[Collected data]
--

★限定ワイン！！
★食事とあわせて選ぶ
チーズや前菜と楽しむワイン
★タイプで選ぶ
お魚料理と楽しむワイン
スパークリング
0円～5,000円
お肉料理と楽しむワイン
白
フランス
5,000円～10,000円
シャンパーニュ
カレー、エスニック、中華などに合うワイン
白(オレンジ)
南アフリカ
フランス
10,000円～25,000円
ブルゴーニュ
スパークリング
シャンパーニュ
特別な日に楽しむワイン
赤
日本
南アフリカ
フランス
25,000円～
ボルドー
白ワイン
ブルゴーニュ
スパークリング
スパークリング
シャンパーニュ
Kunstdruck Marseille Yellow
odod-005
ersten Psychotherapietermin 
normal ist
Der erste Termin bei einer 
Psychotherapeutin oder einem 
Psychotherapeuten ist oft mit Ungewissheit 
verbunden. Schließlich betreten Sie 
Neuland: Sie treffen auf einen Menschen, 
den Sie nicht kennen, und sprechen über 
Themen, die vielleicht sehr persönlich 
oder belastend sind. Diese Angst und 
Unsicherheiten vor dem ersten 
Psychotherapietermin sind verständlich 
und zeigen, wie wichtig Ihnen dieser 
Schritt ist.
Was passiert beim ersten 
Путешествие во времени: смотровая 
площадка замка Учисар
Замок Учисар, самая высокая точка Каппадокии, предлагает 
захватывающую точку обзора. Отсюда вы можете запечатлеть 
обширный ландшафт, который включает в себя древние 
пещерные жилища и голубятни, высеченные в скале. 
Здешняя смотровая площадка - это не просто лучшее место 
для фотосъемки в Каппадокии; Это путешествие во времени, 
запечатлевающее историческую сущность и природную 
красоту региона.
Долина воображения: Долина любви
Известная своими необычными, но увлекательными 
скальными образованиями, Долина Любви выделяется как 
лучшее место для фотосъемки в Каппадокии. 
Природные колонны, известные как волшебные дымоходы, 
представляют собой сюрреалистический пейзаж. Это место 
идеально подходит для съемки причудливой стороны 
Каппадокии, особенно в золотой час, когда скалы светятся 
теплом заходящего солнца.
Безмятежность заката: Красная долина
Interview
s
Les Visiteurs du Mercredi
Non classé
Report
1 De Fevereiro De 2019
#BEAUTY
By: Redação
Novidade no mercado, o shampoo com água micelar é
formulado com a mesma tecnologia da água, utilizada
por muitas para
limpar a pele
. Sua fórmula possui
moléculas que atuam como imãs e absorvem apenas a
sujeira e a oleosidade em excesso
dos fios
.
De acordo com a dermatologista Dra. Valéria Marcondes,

--

* TASK GOAL: Once a line of the records is found to contain "oder", copy it out.

* WRITTEN RESPONSE:
Psychotherapeutin oder einem 
oder belastend sind. Diese Angst und 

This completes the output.